CBS Outdoor, part of media conglomerate CBS Corp,
will raise about $560 million from the offering of 20 million
shares at that price, which is at the high-end of its planned
$26 and $28 range.
The company's shares will start trading on Friday on the New
York Stock Exchange under the symbol "CBSO."

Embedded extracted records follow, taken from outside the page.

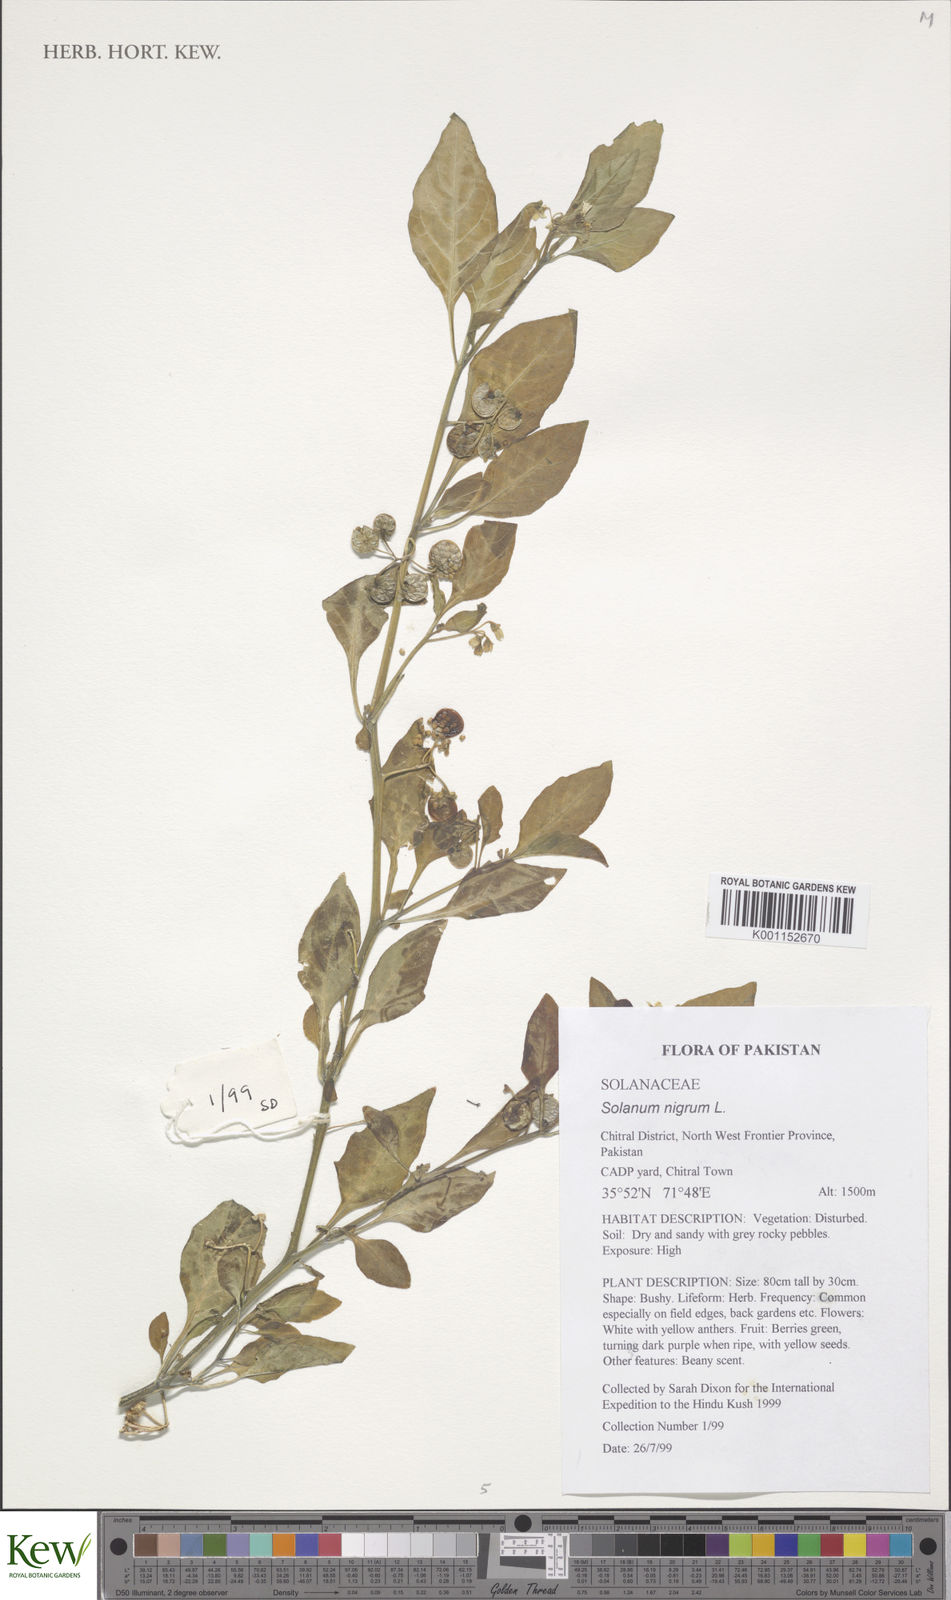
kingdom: Plantae
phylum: Tracheophyta
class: Magnoliopsida
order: Solanales
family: Solanaceae
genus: Solanum
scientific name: Solanum nigrum
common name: Black nightshade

CBS, which will reduce its stake to 83 percent after the
offering, plans to convert CBS Outdoor into a real estate
investment trust (REIT).
As a REIT, it can avoid paying corporate-level income taxes
if it distributes at least 90 percent of its taxable income to
shareholders in the form of dividends.
CBS Outdoor had about 330,000 displays in the United States
and about 26,200 displays across Canada and Latin America as of
Dec. 31. The company has displays in some of the most heavily
trafficked locations such as the Bay Bridge in San Francisco,
Sunset Boulevard in Los Angeles and Grand Central Station and
Times Square in New York City.
The New York-based company counts Apple Inc,
McDonald's Corp, Sony Corp and Verizon
Communications Inc among its major customers.
Outdoor advertising companies have been converting their
traditional billboards to digital billboards as it allows them
to run multiple ads on each display. As of Dec. 31, 2013, CBS
Outdoor had 373 digital billboard displays in the United States.
CBS has moved to diversify its revenue away from
advertising, in part by selling shows to subscription video
on-demand services such as Netflix Inc and Hulu Plus.
"We've changed from a company that was 70 percent dependent on
advertising to a company that's down to close to only 50 percent
dependent on advertising," Chief Executive Officer Leslie
Moonves said at a Morgan Stanley conference earlier this month.
CBS Outdoor, which competes with Clear Channel Outdoor
Holdings Inc and Lamar Advertising Co, said net
income rose 27 percent to $143.5 million on revenue of $1.29
billion for the year ended 2013.
Goldman Sachs & Co, BofA Merrill Lynch, J.P. Morgan and
Morgan Stanley are the lead underwriters of the offering.